- **Problem requirements**: How many lines in the entries below contain the word "давления"? Case counts, and the reply should be only the number.

◇ ◇ ◇ ◇ ◇ ◇ ◇

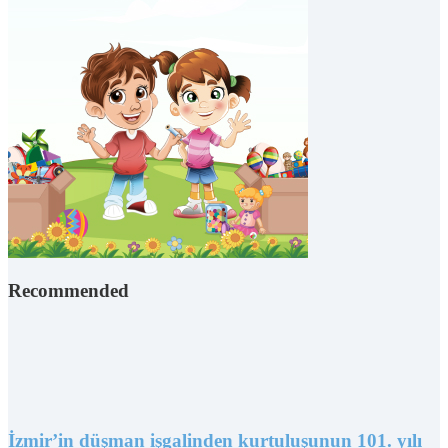
Recommended
İzmir’in düşman işgalinden kurtuluşunun 101. yılı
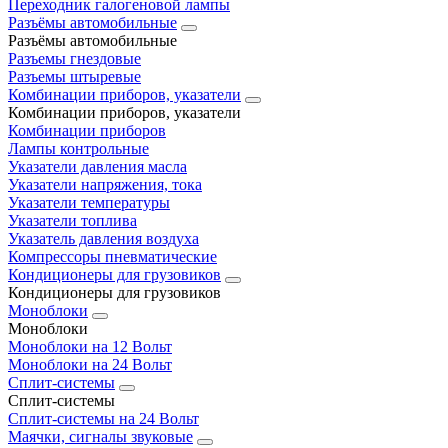
Переходник галогеновой лампы
Разъёмы автомобильные
Разъёмы автомобильные
Разъемы гнездовые
Разъемы штыревые
Комбинации приборов, указатели
Комбинации приборов, указатели
Комбинации приборов
Лампы контрольные
Указатели давления масла
Указатели напряжения, тока
Указатели температуры
Указатели топлива
Указатель давления воздуха
Компрессоры пневматические
Кондиционеры для грузовиков
Кондиционеры для грузовиков
Моноблоки
Моноблоки
Моноблоки на 12 Вольт
Моноблоки на 24 Вольт
Сплит-системы
Сплит-системы
Сплит‑системы на 24 Вольт
Маячки, сигналы звуковые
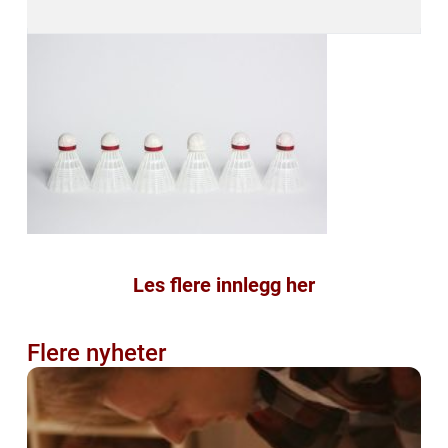
Les flere innlegg her
Flere nyheter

◇ ◇ ◇ ◇ ◇ ◇ ◇

- **Response below**: 2